Seattle’s Transformation Myth

Posted by on May 1, 2018 in Uncategorized | No Comments

The Seattle Times published another hand-wringer recently about the death of old Seattle. About 1,000 people move to Seattle every week, pushing out the lumberjacks. The loss of Seattle is topic number one in cloud town. Traffic and homelessness are the leading concerns but there are plenty of gripes underneath those two.

The argument misses the larger trend of newcomers trying to transform Seattle. Few people have tried harder than Seattle newcomers. The Suquamish tribe and its ancestors had a good thing going for 10,000 years. Then Arthur Denny arrived, appropriating land for mills, stores and banks. Then the Yukon gold prospectors. Then the Boeing engineers…

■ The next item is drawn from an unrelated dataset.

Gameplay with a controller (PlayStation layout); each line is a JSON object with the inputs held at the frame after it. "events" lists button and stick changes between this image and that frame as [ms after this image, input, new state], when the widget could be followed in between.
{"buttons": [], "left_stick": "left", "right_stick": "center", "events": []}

So today we have the brightest software developers in the world coming to Seattle to start their careers. More than 50% of them are foreign born. So the level of isolation native Seattleites feel goes beyond education and income to include language and culture.

Suquamish culture was predicated on a transformation narrative. According to Suquamish myth there once was a world before humans where everything had the power and ability to take any form or do anything. Eventually, a firm order was imposed on the world by The Changer, enabling human beings to take their place in the world. Today many long-time Seattle residents would appreciate a firm order on Seattle’s old way of life.

Seattle’s recurring theme is that newcomers bend the environment to their needs. The Montlake cut, the Denny Regrade, the floating bridges, the Highway 99 tunnel, a $54 billion light rail system, and the Amazon biospheres are vanities of commerce.

Amid the grumbling of the Seattle residents living in financial stasis, there is also recognition that newcomers add dimensions beyond wealth and traffic. This is the unsung benefit of Seattle’s boom decade. New ideas, perspectives and ways of living are coming to the area. Newcomers fervently believe in the transformation myth. That’s what brought them here. And they exhibit what the Suquamish called the power and ability to take any form or do anything.

So welcome newcomers. You reinforce the myth. Seattle may be welcoming 1,000 people per week, but the outlook, both native and newcomer, hasn’t changed.